I have been with CHSO "before time began" (2000). Before that, Paul contracted ad hoc groups of musicians for productions at Franklin School of Performing Arts. At that time (1996 or so), my wife worked for his wife Sue at a transcription business in Milford. Sue invited us to a Christmas party at their house on Claflin St.

I met some fellow musicians there, I got hired on for "King and I" and "Guys and Dolls" at FPAC and segued into CHSO when it started up. In the first CHSO concert (May 2000), we did ?Orff's Carmina Burana with a ?Dvorak Wind Serenade.

Nearly twenty-two years later. The camaraderie was amplified in our work towards the most recent concert on February 5, 2022. Shostakovich, Prokofiev and Borodin. Paul said he plans four rehearsals for each show. At the fourth rehearsal (the performance itself!), the audience gets to come! We are constantly striving to meet the challenge and make it better the next time (albeit in a different program, the next set of repertoire.)

The performance crystallizes us at our best at that moment in time. We are acutely aware of our stand partner, our section, our distant sections of the orchestra, listening like hawks, amplifying the markings printed in the music, and the personal notes we took from our experience in the three prior rehearsals. Invariably, the Hippocratic oath, "Do no harm!" (meaning don't be a soloist during a silent moment or play loudly out of tune in an exposed passage), and in every case, make the good resound more clearly than you ever did before. It is group-think of a very noble kind.  

In a busy orchestra texture, the good and desired intentions reinforce each other, and the anomalies get buried – fortunately! -- the result is miraculous if the conductor has prepared the way for us in our good thoughts.

In the Shostakovich, Paul perceived that Shostakovich intended some sections as machine-like and needing to move forward without dwelling on specific notes and adding in extra emotion that some phrases might imply.   ...because that slows the momentum of it all. Even if a bit of some melody could be a snatch of a love ballad in another context, he needed us to play it dispassionately.

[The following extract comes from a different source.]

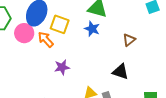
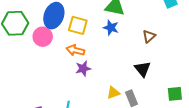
orange arrow: (46, 39) -> (75, 50), moved, turned -30
black triangle: (121, 72) -> (143, 69), turned 36

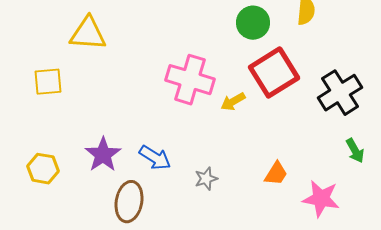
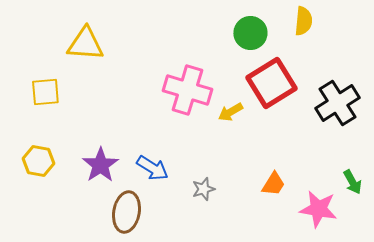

He illustrated it by voice…. two robotic people conversing... "Would  you  like  to  go out   together   Saturday  night? …….. "Yes  I  would  like  to  go   out.   Thank    you."  

In the opening Violin II passage, Paul said, "Play warmly." I penciled in "Warm" in my part, and with warm imagination played it so at the concert.   The warmth there was as cogent as the robots elsewhere!

After the concert, Paul remarked, "I was afraid I'd have a heart attack whipping those string players along at tempo!" We did our best, he did his best, and we all achieved an elevated state of being in those moments.

My memories of all the conversations and comments helped me make it happen in my little corner of the ensemble.